# Tragic loss- Nick Nilmeyer dies in crash



## evangilder (Mar 22, 2006)

I am pretty sure I posted a video a year or so ago with his routine. Nick was killed in a crash on Tuesday in his Extra 300S. Sad to see such a young and incredibly talented pilot go. He was 22 years old. Rest well, Nick, we will miss you. 
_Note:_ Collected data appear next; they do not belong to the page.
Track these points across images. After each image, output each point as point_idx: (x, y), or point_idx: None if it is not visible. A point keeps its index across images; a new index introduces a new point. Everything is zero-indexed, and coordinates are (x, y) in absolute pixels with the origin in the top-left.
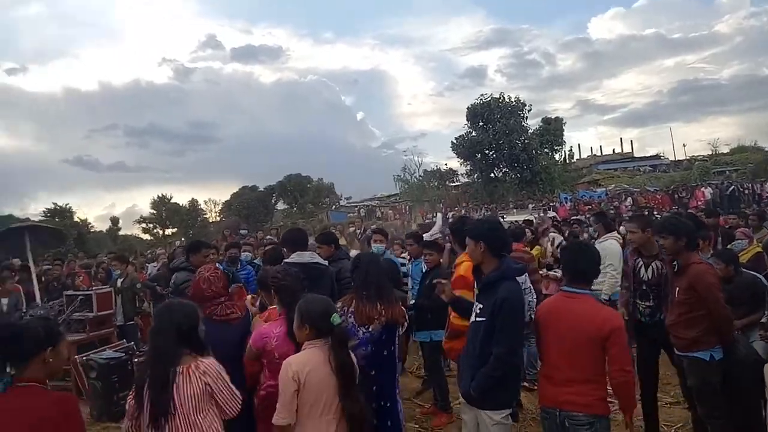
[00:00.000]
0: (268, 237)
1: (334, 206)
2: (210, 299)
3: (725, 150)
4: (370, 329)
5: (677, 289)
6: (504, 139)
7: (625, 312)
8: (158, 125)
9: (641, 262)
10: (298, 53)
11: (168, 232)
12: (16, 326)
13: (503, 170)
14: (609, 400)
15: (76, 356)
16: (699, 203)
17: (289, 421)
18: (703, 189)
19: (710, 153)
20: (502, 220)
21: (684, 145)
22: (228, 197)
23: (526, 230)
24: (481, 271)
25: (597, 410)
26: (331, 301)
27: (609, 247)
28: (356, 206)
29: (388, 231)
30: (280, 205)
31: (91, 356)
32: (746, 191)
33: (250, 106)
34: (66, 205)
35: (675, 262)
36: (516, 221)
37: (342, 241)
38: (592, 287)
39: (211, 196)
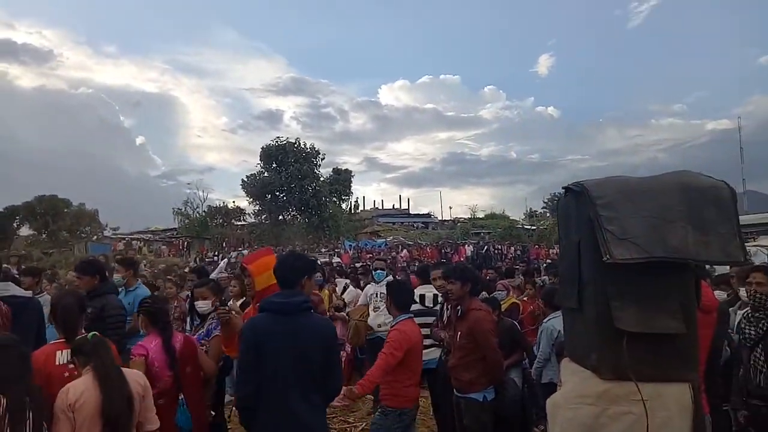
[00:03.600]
0: (5, 266)
1: (95, 236)
2: None
3: (481, 215)
4: None
5: (459, 333)
6: (296, 183)
7: None
8: None
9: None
10: (72, 61)
11: None
12: None
13: (292, 213)
14: None
15: None
16: (461, 258)
17: None
18: (465, 246)
19: (470, 216)
20: None
21: (450, 208)
22: None
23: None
24: None
25: None
26: None
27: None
28: (124, 238)
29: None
30: (24, 230)
31: None
32: (496, 250)
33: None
34: None
35: (459, 307)
36: None
37: None
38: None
39: None
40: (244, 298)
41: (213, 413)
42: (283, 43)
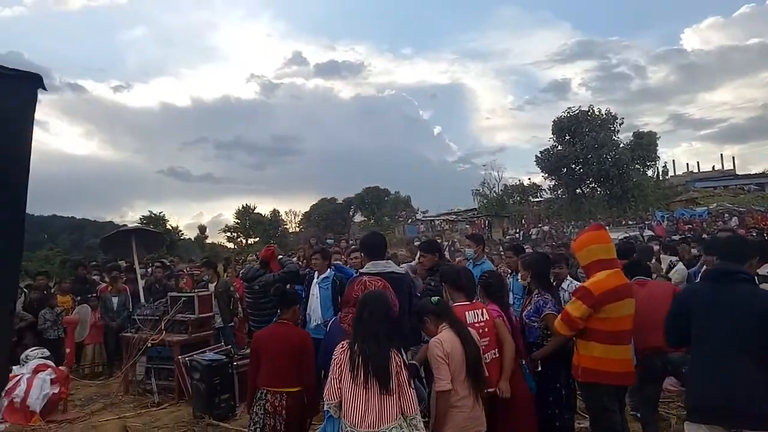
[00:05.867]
0: (353, 245)
1: (410, 219)
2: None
3: None
4: None
5: None
6: (593, 154)
7: None
8: (244, 139)
9: None
10: (378, 68)
11: (250, 241)
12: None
13: (591, 186)
14: None
15: (179, 356)
16: None
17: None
18: None
19: None
20: None
21: None
22: (307, 209)
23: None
24: None
25: None
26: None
27: None
28: (433, 220)
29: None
30: (358, 217)
31: (194, 357)
32: None
33: (330, 121)
34: (160, 213)
35: None
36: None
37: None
38: None
39: (291, 207)
40: None
41: None
42: (568, 7)
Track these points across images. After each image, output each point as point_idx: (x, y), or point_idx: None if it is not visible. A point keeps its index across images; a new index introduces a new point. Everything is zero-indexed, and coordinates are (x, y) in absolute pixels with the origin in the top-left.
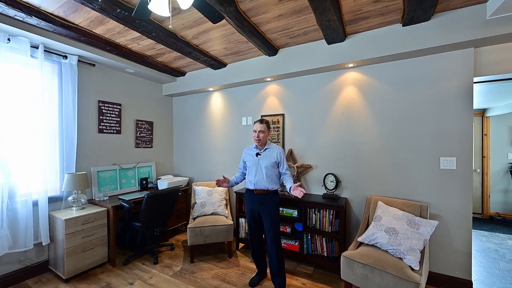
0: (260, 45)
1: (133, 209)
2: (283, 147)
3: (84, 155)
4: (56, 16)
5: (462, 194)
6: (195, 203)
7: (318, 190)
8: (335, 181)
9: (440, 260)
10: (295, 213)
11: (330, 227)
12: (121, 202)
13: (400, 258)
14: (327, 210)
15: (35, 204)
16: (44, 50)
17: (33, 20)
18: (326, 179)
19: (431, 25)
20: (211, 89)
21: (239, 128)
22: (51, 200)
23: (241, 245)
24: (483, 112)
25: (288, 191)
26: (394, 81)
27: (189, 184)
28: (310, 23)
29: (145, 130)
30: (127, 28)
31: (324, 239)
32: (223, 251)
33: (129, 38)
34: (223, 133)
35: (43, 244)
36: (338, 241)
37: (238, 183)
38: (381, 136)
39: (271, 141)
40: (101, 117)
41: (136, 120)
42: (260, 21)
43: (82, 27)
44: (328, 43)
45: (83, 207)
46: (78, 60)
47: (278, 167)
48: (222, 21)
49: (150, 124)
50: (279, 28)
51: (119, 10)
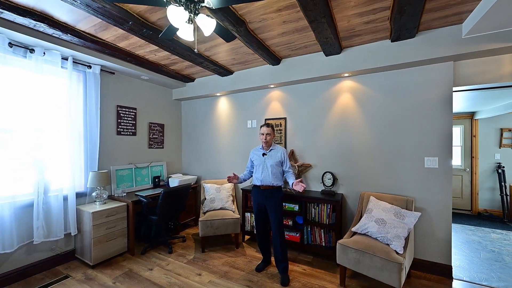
0: (265, 56)
1: (149, 204)
2: (285, 148)
3: (105, 155)
4: (87, 33)
5: (443, 190)
6: (205, 199)
7: (317, 187)
8: (332, 179)
9: (424, 248)
10: (296, 208)
11: (328, 220)
12: (140, 198)
13: (387, 244)
14: (325, 205)
15: (65, 199)
16: (72, 61)
17: (67, 37)
18: (324, 177)
19: (416, 42)
20: (218, 94)
21: (245, 130)
22: (77, 196)
23: (247, 237)
24: (472, 115)
25: (291, 187)
26: (385, 89)
27: (197, 182)
28: (310, 39)
29: (157, 132)
30: (147, 42)
31: (322, 231)
32: (231, 243)
33: (148, 50)
34: (230, 135)
35: (72, 234)
36: (335, 232)
37: (246, 180)
38: (373, 138)
39: (275, 143)
40: (119, 120)
41: (149, 123)
42: (266, 37)
43: (108, 42)
44: (326, 55)
45: (105, 202)
46: (100, 69)
47: (282, 166)
48: None
49: (162, 127)
50: (282, 43)
51: (145, 30)
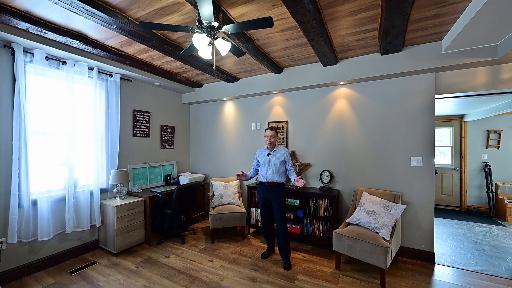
0: (269, 66)
1: (164, 200)
2: (287, 148)
3: (123, 155)
4: (113, 48)
5: (427, 185)
6: (214, 195)
7: (316, 184)
8: (330, 176)
9: (410, 237)
10: (297, 202)
11: (325, 213)
12: (156, 194)
13: (376, 232)
14: (323, 200)
15: (91, 194)
16: (97, 71)
17: (96, 51)
18: (322, 175)
19: (402, 55)
20: (225, 99)
21: (249, 132)
22: (101, 191)
23: (252, 230)
24: (461, 118)
25: (293, 183)
26: (376, 96)
27: (205, 180)
28: (309, 52)
29: (168, 134)
30: (164, 55)
31: (321, 223)
32: (237, 235)
33: (164, 61)
34: (235, 137)
35: (97, 226)
36: (332, 224)
37: (252, 178)
38: (366, 140)
39: (278, 144)
40: (135, 123)
41: (161, 125)
42: (271, 51)
43: (130, 54)
44: (324, 66)
45: (125, 197)
46: (120, 78)
47: (285, 165)
48: None
49: (172, 129)
50: (285, 55)
51: (166, 46)
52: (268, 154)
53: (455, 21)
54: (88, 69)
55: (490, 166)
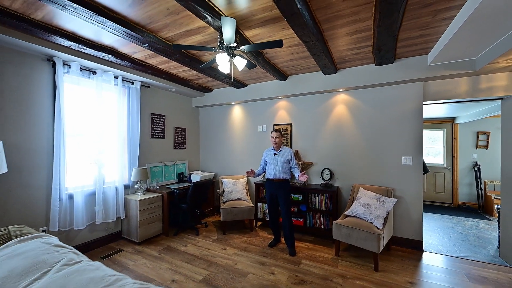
0: (275, 74)
1: (179, 195)
2: (291, 148)
3: (142, 155)
4: (139, 59)
5: (416, 182)
6: (224, 191)
7: (317, 181)
8: (330, 174)
9: (401, 227)
10: (300, 197)
11: (326, 207)
12: (173, 190)
13: (371, 222)
14: (324, 195)
15: (116, 190)
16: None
17: (124, 63)
18: (323, 172)
19: (394, 66)
20: (233, 103)
21: (256, 134)
22: (124, 187)
23: (259, 223)
24: (453, 120)
25: (297, 178)
26: (371, 102)
27: (214, 178)
28: (312, 63)
29: (180, 135)
30: (181, 65)
31: (322, 216)
32: (246, 228)
33: (181, 70)
34: (242, 138)
35: (121, 218)
36: (332, 216)
37: (260, 175)
38: (362, 141)
39: (283, 145)
40: (153, 126)
41: (174, 127)
42: (277, 62)
43: (152, 65)
44: (324, 74)
45: (144, 193)
46: (140, 84)
47: (289, 163)
48: None
49: (184, 130)
50: (290, 65)
51: (186, 59)
52: (275, 154)
53: (438, 40)
54: (114, 78)
55: (480, 165)
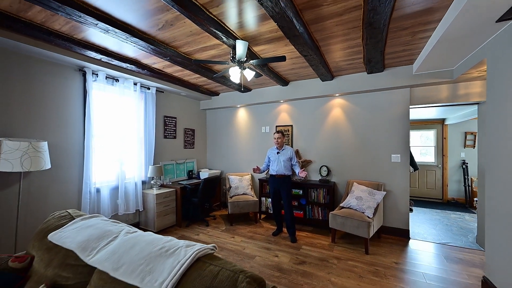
0: (277, 80)
1: (191, 190)
2: (292, 148)
3: (157, 153)
4: (156, 68)
5: (403, 177)
6: (230, 187)
7: (316, 177)
8: (327, 171)
9: (391, 218)
10: (301, 192)
11: (324, 200)
12: (185, 185)
13: (363, 212)
14: (322, 189)
15: (135, 185)
16: (140, 86)
17: (144, 72)
18: (321, 169)
19: (384, 75)
20: (238, 106)
21: (259, 134)
22: (141, 183)
23: (263, 216)
24: (443, 121)
25: (297, 174)
26: (364, 106)
27: (220, 175)
28: (310, 71)
29: (190, 135)
30: (194, 73)
31: (320, 208)
32: (251, 220)
33: (193, 77)
34: (247, 138)
35: (140, 210)
36: (328, 209)
37: (264, 171)
38: (356, 141)
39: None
40: (165, 127)
41: (184, 128)
42: (280, 71)
43: (168, 73)
44: (322, 81)
45: (159, 188)
46: (156, 90)
47: (291, 161)
48: None
49: (193, 131)
50: (291, 73)
51: (200, 69)
52: (277, 153)
53: (419, 53)
54: (133, 84)
55: (467, 163)
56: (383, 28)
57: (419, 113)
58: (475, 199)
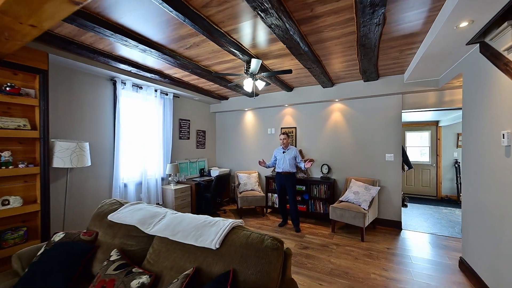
0: (283, 87)
1: (204, 186)
2: (296, 147)
3: (173, 153)
4: (176, 77)
5: (396, 174)
6: (239, 183)
7: (318, 174)
8: (328, 168)
9: (385, 211)
10: (304, 188)
11: (325, 195)
12: (199, 181)
13: (359, 205)
14: (323, 186)
15: (156, 181)
16: (160, 92)
17: (165, 80)
18: (323, 167)
19: (379, 82)
20: (246, 109)
21: (266, 136)
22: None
23: (269, 210)
24: (437, 123)
25: (303, 168)
26: (361, 110)
27: (229, 173)
28: (313, 80)
29: (201, 136)
30: (208, 81)
31: (321, 203)
32: (258, 213)
33: (207, 84)
34: (254, 139)
35: (160, 204)
36: (329, 203)
37: (270, 167)
38: (354, 141)
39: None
40: (180, 129)
41: (197, 130)
42: (285, 78)
43: (186, 81)
44: (323, 88)
45: (176, 184)
46: (173, 95)
47: (295, 159)
48: None
49: (204, 132)
50: (295, 81)
51: (217, 79)
52: (283, 152)
53: (408, 65)
54: (154, 91)
55: (460, 163)
56: (374, 48)
57: (415, 116)
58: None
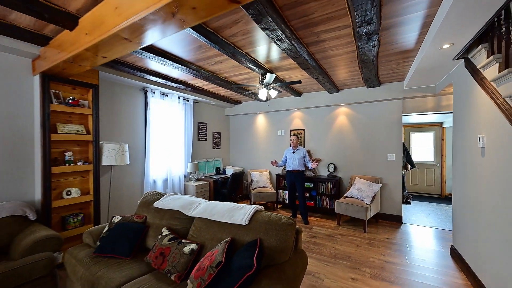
0: (292, 93)
1: (221, 183)
2: (305, 148)
3: (193, 153)
4: (198, 86)
5: (397, 172)
6: (252, 181)
7: (325, 172)
8: (334, 167)
9: (387, 206)
10: (312, 185)
11: (331, 192)
12: (217, 179)
13: (362, 200)
14: (329, 183)
15: (179, 178)
16: (182, 99)
17: (188, 89)
18: (329, 166)
19: (381, 89)
20: (258, 113)
21: (276, 137)
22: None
23: (279, 205)
24: (441, 124)
25: (309, 167)
26: (365, 114)
27: (243, 171)
28: (319, 86)
29: (217, 138)
30: (224, 88)
31: (328, 198)
32: (269, 208)
33: (224, 91)
34: (265, 140)
35: None
36: (335, 198)
37: (281, 167)
38: (358, 143)
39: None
40: (199, 131)
41: (213, 132)
42: (294, 86)
43: (205, 89)
44: (329, 93)
45: (196, 181)
46: (193, 101)
47: (304, 159)
48: None
49: (219, 134)
50: (304, 88)
51: (235, 88)
52: (293, 152)
53: (406, 74)
54: (178, 98)
55: None
56: (373, 63)
57: (420, 118)
58: None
http://www.montereyherald.com/mld/montereyherald/news/local/14157834.htm



> After spending a morning rehearsing dramatic air show maneuvers, stunt pilot Nick Nilmeyer was killed Monday while attempting to land a single-seat plane in a private airfield near Greenfield.
> 
> Nilmeyer, 23, was well known to locals for his energetic performances at the annual California International Airshow in Salinas.
> 
> ...


----------



## FLYBOYJ (Mar 22, 2006)

Great pilot - will be missed!!


----------



## FLYBOYJ (Mar 22, 2006)

Great pilot, such a tragedy...


----------



## v2 (Mar 23, 2006)




----------



## loomaluftwaffe (Mar 23, 2006)

A great pilot
if only i can get a pilot license at 17


----------



## evangilder (Mar 23, 2006)

He was an exceptional pilot and extremely dedicated to his craft.


----------



## cheddar cheese (Mar 24, 2006)

I think I watched that vid you posted, truely awesome...a sad loss.


----------



## Nonskimmer (Mar 24, 2006)

Indeed.


----------



## Gnomey (Mar 25, 2006)

Very true, he will be missed.


----------